**Aim**
Copy out the items word for word, starting at the very first line and going on through the line that contains "List each element's".
>> BEGIN Task data
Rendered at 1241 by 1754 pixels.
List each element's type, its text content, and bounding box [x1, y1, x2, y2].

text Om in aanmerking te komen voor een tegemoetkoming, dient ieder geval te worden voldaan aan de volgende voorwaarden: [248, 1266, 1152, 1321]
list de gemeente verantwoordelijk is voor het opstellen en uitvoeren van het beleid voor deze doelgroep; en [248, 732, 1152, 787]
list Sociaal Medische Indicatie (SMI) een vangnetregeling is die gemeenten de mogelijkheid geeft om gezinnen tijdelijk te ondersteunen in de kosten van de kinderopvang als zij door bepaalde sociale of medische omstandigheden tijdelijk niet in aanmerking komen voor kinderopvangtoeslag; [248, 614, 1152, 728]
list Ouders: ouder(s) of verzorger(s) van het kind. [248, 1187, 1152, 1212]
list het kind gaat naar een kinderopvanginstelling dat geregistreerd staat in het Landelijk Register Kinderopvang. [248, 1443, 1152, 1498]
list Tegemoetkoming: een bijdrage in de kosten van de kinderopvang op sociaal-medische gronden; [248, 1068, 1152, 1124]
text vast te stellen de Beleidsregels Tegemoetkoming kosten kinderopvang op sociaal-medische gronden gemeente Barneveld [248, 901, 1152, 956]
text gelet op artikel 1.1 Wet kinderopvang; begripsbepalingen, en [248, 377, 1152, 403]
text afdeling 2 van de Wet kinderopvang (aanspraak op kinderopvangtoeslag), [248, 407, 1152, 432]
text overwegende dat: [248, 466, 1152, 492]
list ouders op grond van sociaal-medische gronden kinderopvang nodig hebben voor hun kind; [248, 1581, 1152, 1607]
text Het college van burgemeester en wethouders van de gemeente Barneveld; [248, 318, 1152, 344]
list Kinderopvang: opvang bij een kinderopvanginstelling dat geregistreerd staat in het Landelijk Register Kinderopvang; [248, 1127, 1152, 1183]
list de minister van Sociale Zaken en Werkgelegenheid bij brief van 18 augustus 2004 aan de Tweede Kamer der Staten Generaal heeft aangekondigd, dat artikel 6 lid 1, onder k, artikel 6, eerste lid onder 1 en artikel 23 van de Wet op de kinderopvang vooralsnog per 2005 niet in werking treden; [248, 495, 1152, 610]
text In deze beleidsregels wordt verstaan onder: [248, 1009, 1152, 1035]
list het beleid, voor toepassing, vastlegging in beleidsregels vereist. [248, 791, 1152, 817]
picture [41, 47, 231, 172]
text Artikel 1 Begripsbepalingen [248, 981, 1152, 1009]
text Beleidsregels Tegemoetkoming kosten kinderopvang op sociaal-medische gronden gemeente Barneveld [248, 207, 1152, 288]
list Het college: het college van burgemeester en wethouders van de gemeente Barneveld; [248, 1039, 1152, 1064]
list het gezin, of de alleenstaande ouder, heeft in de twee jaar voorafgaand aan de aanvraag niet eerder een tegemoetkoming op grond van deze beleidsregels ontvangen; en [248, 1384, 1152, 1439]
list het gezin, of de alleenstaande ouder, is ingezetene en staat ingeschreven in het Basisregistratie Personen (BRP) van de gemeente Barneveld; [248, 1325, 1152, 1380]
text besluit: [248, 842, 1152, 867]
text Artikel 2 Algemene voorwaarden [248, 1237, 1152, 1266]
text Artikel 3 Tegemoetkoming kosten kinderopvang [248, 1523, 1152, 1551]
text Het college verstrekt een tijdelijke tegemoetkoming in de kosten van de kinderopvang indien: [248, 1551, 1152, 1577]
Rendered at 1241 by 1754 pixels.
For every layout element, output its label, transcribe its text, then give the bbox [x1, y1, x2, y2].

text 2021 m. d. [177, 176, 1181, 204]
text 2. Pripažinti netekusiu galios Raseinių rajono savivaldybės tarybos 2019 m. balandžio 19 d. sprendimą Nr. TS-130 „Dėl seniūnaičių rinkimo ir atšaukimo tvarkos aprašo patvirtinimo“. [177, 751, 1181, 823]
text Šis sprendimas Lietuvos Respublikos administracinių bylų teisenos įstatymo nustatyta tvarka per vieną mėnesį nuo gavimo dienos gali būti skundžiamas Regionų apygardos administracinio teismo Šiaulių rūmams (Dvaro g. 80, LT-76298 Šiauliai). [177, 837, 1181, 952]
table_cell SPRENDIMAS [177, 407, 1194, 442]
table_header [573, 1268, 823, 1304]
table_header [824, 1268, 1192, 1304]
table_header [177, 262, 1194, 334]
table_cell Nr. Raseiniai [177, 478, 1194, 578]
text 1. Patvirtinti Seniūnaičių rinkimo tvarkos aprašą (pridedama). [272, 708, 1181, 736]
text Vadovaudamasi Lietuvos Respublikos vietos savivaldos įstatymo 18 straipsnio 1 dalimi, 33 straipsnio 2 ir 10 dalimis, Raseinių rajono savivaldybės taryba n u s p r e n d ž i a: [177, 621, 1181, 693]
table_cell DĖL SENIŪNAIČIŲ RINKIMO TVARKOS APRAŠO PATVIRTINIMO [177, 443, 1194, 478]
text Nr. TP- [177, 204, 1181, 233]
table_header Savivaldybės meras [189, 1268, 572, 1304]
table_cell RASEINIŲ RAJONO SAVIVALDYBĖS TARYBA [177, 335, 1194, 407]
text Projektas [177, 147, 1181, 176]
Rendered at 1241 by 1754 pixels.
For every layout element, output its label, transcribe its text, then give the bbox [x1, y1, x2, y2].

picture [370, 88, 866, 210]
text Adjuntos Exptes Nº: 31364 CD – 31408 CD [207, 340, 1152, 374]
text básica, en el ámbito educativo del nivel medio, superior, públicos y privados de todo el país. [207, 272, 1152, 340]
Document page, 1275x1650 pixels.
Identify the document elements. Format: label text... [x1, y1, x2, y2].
>> END Task data
**Result**
Rendered at 1241 by 1754 pixels.
List each element's type, its text content, and bounding box [x1, y1, x2, y2].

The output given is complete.